- What you have to do:
What lines of the material below hold the string "American"? Copy them out.
━━━
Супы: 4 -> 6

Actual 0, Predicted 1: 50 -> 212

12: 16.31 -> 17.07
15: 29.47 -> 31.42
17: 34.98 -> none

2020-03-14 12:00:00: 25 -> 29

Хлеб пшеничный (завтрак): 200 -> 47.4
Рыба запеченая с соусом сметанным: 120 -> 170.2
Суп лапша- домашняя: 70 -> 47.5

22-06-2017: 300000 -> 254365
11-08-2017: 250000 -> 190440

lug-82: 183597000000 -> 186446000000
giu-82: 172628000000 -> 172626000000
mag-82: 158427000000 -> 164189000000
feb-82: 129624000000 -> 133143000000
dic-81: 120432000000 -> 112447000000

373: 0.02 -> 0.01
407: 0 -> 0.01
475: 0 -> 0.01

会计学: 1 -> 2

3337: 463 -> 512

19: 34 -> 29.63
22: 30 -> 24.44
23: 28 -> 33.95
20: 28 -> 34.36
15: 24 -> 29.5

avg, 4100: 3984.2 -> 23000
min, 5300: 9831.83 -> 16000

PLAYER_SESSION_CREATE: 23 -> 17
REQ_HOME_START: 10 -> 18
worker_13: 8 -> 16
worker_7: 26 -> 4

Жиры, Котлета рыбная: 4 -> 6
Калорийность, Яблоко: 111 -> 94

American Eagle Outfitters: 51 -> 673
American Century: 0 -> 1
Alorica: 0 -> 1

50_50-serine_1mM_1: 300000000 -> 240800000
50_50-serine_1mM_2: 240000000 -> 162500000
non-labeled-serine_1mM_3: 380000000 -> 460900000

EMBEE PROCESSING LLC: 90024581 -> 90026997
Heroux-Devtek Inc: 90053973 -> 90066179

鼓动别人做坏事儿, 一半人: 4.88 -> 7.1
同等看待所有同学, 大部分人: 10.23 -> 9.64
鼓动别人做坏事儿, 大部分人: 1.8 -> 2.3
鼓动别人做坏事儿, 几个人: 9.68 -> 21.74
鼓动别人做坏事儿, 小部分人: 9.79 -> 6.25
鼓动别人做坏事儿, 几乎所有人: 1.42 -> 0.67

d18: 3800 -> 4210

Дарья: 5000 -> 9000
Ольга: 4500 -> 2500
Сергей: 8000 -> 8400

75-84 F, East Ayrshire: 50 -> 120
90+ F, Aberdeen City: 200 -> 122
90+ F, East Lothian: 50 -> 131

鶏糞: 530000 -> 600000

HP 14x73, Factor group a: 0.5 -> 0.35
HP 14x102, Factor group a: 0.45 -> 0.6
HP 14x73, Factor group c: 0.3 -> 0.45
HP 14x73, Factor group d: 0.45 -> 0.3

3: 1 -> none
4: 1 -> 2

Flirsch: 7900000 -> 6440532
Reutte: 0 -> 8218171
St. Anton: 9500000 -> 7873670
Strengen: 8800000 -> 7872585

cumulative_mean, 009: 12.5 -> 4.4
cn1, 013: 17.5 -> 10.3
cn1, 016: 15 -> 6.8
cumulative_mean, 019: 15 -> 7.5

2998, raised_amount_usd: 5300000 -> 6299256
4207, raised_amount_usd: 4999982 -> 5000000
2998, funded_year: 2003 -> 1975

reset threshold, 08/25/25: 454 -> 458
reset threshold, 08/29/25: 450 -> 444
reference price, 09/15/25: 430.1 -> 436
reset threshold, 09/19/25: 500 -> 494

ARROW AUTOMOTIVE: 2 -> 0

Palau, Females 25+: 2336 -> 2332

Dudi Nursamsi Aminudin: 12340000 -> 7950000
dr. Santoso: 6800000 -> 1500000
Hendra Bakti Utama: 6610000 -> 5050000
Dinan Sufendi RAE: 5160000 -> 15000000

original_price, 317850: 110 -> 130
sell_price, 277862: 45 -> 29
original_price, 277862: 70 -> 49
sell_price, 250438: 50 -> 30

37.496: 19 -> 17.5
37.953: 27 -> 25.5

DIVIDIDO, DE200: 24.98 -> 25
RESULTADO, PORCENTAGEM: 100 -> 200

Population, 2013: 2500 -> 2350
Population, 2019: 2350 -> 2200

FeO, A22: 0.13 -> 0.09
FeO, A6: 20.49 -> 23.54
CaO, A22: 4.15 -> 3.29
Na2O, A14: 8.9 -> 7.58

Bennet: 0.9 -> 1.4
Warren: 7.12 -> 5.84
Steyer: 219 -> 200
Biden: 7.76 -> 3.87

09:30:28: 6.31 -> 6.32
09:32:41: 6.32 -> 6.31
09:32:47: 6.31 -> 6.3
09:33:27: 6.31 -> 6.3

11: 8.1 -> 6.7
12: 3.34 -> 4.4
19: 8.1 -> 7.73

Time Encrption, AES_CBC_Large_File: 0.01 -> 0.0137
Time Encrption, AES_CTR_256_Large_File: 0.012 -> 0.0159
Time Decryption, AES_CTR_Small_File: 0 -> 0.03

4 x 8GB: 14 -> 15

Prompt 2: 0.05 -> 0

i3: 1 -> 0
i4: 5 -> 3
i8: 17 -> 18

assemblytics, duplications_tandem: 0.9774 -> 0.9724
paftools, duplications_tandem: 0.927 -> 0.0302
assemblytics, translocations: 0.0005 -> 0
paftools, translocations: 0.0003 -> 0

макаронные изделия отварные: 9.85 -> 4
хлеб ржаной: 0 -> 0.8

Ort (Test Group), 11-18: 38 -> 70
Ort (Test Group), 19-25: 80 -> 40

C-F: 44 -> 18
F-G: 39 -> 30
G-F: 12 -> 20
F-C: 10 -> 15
━━━
- Written reply:
American Eagle Outfitters: 51 -> 673
American Century: 0 -> 1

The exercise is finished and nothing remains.